The Primary Care Nursing Research Unit is a collaboration between University College London, King's College London, North Central London Community Research Consortium and Camden Primary Care Trust.
Practice nurses and older people: a case management approach to care
Article first published online: 28 JUL 2005
Journal of Advanced Nursing
Volume 51, Issue 4, pages 343–352, August 2005
How to Cite
Evans, C., Drennan, V. and Roberts, J. (2005), Practice nurses and older people: a case management approach to care. Journal of Advanced Nursing, 51: 343–352. doi: 10.1111/j.1365-2648.2005.03504.x
- Issue published online: 28 JUL 2005
- Article first published online: 28 JUL 2005
- Accepted for publication 14 January 2005
- case management;
- elder care;
- practice nursing;
- primary care
Aim. This paper reports on aspects of a study designed to answer the research questions: (i) To what extent do practice nurses use the five cyclical elements of a case management approach when caring for people aged over 75 years? (ii) What determines or deters practice nurses’ use of the cyclical elements of a case management approach in caring for older people?
Background. Case management is an approach that uses a cyclical process of assessment, planning, implementation, monitoring and evaluation to provide systematic proactive care to people with complex health and social care needs. In England, specialist practice nurse case managers for older people have been piloted in ten primary care trusts and the posts are to be implemented nationally by 2008. No baseline work has, however, considered the applicability of developing the existing generalist practice nurse workforce.

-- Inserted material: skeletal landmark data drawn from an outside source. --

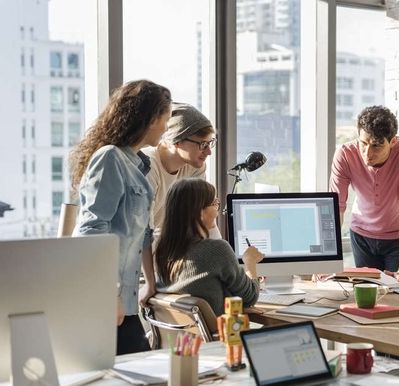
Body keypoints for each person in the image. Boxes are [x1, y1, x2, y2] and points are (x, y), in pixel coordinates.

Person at [71, 79, 172, 355]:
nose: (166, 127)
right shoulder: (110, 159)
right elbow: (92, 231)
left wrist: (150, 284)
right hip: (104, 300)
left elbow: (144, 234)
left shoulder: (141, 165)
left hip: (126, 302)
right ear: (152, 119)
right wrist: (108, 295)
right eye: (166, 118)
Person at [329, 105, 399, 284]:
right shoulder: (345, 154)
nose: (367, 154)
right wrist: (326, 263)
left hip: (398, 238)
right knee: (363, 294)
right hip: (361, 236)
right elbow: (335, 210)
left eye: (376, 146)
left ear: (393, 142)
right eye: (363, 144)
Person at [154, 178, 262, 315]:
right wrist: (250, 262)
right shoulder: (216, 249)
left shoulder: (163, 251)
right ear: (199, 212)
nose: (217, 210)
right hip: (217, 335)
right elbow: (251, 296)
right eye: (215, 203)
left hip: (184, 336)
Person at [144, 102, 219, 242]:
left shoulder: (195, 166)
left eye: (210, 143)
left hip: (170, 247)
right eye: (203, 144)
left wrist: (224, 257)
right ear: (176, 141)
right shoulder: (147, 166)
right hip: (144, 251)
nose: (208, 152)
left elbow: (205, 216)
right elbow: (143, 232)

Method. A 26-item structured postal questionnaire was used to explore both practice nurses’ use of a case management approach when working with older people, and what factors influenced the care provided. A random sample of 500 practice nurses was selected from the Royal College of Nursing Practice Nurse Association member database.
Results. A 45% response rate was achieved. Practice nurses assessed, planned and implemented care, but reviewing medication opportunistically and evaluating the care were uncommon. A case management approach was significantly (P = 0·005) more likely to be used in on-going management activities than in one-off treatment room care. Practice nurses with postregistration education in district nursing were significantly (P = 0·016) more likely to refer patients to social care services. Lack of time and the central role of the general practitioner were the main reasons for not incorporating case management into practice.
Conclusions. The extent to which practice nurses used elements of a case management approach was highly variable and influenced by individual professional expertise, the nature of the consultation and the practice nurse's position in the general practice.